Since his 2012 debut as a GreenEdge rider, Luke Durbridge is yet to miss an edition of the Australian national championships road race. In 2013, the 26-year-old completed a memorable green and gold jersey double with victory i. He was also a key support rider for Simon Gerrans' 2012 and 2014 wins, along with several other medals the team has won.
Durbridge and his team have long stood as pre-race favourites, but the pressure has shifted now to BMC Racing with the new combination of Gerrans, Richie Porte, Rohan Dennis and defending champion Miles Scotson. Durbridge is thoroughly enjoying the "refreshing" shift in favourite status.
"I am really looking forward to Sunday," said Durbridge. "I think we have really good options in our team. And to be honest, the pressure is on BMC I think. We have nine guys but half of them are neo-pros anyway. They have four seasoned pros with Miles winning it last year so the pressure is on them. Not us."
"We still reminisce the day we had 17 riders in 2012 and that was pressure. It was panic stations. I think it is changing and also great for Australian cycling that there are really three big teams. Bennelong with like 15 guys all ready for the nationals, four BMC guys and nine Mitchelton-Scott. It is probably the best nationals field we have had for a long time in terms of teams. It is going to be a great race."
With his most consistent Classics campaign to date in the spring of 2017, Durbridge's season came to a grinding halt when he broke his ankle at the Tour de France. Durbridge made the most of the injury-induced layoff, as his strong showing in Wednesday night's criterium and Friday's time trial, where he claimed silver, suggests.
"You don't even get time for your body to do a full reset, so there were some things I could do in that little period, refresh my mind and body and come back firing," he said.
With a spread of riders across several WorldTour teams and an adjusted course for 2018 that includes the removal of two ascents of the Mount Buninyong climb, Durbridge believes there will be an added tactical dimension come Sunday afternoon.
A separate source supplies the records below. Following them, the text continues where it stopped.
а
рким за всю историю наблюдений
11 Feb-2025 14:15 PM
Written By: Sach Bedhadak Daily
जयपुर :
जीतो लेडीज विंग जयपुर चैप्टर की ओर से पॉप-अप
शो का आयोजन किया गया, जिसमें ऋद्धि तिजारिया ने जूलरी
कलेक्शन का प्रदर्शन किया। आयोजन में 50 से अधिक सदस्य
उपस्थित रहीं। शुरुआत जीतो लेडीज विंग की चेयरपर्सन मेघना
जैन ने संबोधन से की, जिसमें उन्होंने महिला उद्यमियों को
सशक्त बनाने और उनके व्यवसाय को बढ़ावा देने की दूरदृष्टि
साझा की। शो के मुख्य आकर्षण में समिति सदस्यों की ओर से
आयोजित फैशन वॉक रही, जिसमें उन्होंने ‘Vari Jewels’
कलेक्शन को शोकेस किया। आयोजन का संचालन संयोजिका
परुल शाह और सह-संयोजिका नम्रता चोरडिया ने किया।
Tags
"Two less climbs is going to help a big guy like myself," he said of the changes. "A couple of extra hundred meters of climbing you don't have to do and I think it will also favour the breakaway because once you are out of sight, you are out of sight. There is less recovery but there is more time to actually get away. Before, once you were over the climb, you were pretty much descending all the way to the finish and there was not much time to get away. Now I think there are a few more areas where the breakaway can actually go away. I think it will take a very long time for the breakaway to go away on Sunday."
While the target is the return of the green and gold jersey to Mitchelton-Scott, the national championship is just one goal for Durbridge this summer with the west Australian also to race the Tour Down Under and Cadel Evans Great Ocean Road Race before heading to Europe. He will follow a similar race programme to previous years, including living in Gent, Belgium for March. Durbridge is also hoping to avoid the pressure associated with favourite status in the Classics and take a win against the odds.
"I think you just have to be consistent in all of them and see the final in all of them," he said. "Eventually, you'll make the right call at the right time and hopefully throw your arms in the air."